Research Timeline

2005-2006: OCR system for Greek characters

Computational Intelligence Laboratory, Institute of Informatics & Telecommunications, National Centre of Scientific Research Democritus, Athens

Working on a complete system for Automatic Optical Recognition for isolated Greek handwritten characters. The system can create a character training data base, by automatically extracting them from scanned handwritten paper forms through stages of line and column detection, cell detection, character detection and finally storing normalized characters to the database. Moreover, the system allows for quality improvement of characters through slant correction, thinning and shrink and swell. The features that can be extracted include structural, hybrid and distance features while the classifiers developed are Minimum Euclidean Distance, Weighted Minimum Distance and K-Nearest Neighbours. After automatically segmenting symbols from a handwritten document and classifying them to characters for OCR, the system can calculate partial matches, false alarm and misses. 


2006-2007: Detection of symbols in ancient manuscripts

Communications and Signal Processing Research Group, Electrical & Electronic Engineering Dept, Imperial College London

Developed a platform for detecting symbols in paleographic documents, using the shape context model. The process involves the stages of character preprocessing, high activity point detection and weighting, shape context feature extraction, matching process and matching cost estimation. These techniques were applied in a set of scanned ancient manuscripts in very poor condition and the results were evaluated.



2009-2012: Glioma growth model

Biomedical Informatics Laboratory, Institute of Computer Science, FORTH, Heraklion

Developed a mathematical model for the computational prediction of glioma spatiotemporal development. The 3D diffusion-reaction model exploits local tissue anisotropy and heterogeneity in brain with differentiated cancer cell proliferation schemes. A virtual controllable case was introduced for evaluating the accuracy, simulation time and storage & computational consistency of the various numerical schemes that have been implemented with FDs and FEMs. Radiotherapy was also introduced and a second model for exploiting statistical tissue information and diffusion tensors extracted from atlases of healthy brain tissue.

 



2012-2013: PIHNA model

Computational Medicine Laboratory, Institute of Computer Science, FORTH, Heraklion

Fluorescence molecular tomography data performed in-vivo was introduced into a new mathematical model. The image signal emitted from HeLa cancer cells expressing the red emitting protein Katushka injected subcutaneously in the hind limb flank of mice was used for initiation of the model. The model incorporates the angiogenic net rates and different concentration of cell populations (normoxic, hypoxic and necrotic).

The model, called proliferation- invasion- hypoxia- necrosis- angiogenesis (PIHNA) model, was developed in two dimensions and the outcome was validated against tumor evolution snapshots captured in vivo using the forementioned advanced molecular probes in mice.
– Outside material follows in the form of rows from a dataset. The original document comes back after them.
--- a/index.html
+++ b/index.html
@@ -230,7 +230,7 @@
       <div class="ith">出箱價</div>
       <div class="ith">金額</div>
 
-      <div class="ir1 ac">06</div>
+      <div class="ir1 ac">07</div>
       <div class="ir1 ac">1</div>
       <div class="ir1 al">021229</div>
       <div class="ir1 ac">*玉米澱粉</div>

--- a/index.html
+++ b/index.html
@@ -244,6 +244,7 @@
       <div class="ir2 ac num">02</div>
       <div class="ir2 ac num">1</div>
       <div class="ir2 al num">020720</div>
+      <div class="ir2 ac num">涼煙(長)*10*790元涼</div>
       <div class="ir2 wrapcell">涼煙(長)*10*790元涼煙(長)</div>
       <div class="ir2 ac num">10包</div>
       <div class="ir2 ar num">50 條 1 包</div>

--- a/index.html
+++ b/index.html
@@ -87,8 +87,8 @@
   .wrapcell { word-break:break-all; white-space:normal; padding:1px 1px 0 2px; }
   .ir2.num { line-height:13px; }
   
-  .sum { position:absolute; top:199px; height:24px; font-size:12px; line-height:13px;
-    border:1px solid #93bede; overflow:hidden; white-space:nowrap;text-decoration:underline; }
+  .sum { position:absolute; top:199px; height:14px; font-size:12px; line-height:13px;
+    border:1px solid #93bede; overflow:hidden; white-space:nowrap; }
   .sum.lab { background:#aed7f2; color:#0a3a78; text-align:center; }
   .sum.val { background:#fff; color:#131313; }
2013-2014: Using pharmacokinetics for initalizing tumor model

Computational Medicine Laboratory, Institute of Computer Science, FORTH, Heraklion

Developed a model that incorporates cell proliferation and invasion, angiogenic net rates, oxygen consumption, and vasculature. These factors, particularly oxygenation levels, are considered fundamental factors of tumor heterogeneity and compartmentalization.

The initialization of the cancer cell populations and vasculature is based on pharmacokinetic parameters derived from dynamic contrast-enhanced magnetic resonance imaging using Toft's model.
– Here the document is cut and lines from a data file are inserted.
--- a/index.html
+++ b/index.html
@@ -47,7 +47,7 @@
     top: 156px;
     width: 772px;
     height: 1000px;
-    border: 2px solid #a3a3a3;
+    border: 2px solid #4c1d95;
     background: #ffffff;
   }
Ktrans is used as a metric of the density of endothelial cells (vasculature) and in order to discriminate distinct image areas of interest. 



2014-2015: Virtual Spirometry

Computational Biomedicine Laboratory, Institute of Computer Science, FORTH, Heraklion

Studied and developed software application for automatic estimation of Peak Expiratory Flow (PEF) from sound signals of a full exhalation against a microphone. The features extracted from the signal were MFCC, LPC, Hilbert envelope and mean resonance extracted from a spectogram. A training dataset was created from 47 recordings of users that blew against a microphone and a manual spirometer. Any sound signal is then regressed to a PEF value with bagged decision trees. The objective of this study is to develop a program that estimates someone's airflow by using the microphone of a common device, eg cellphone.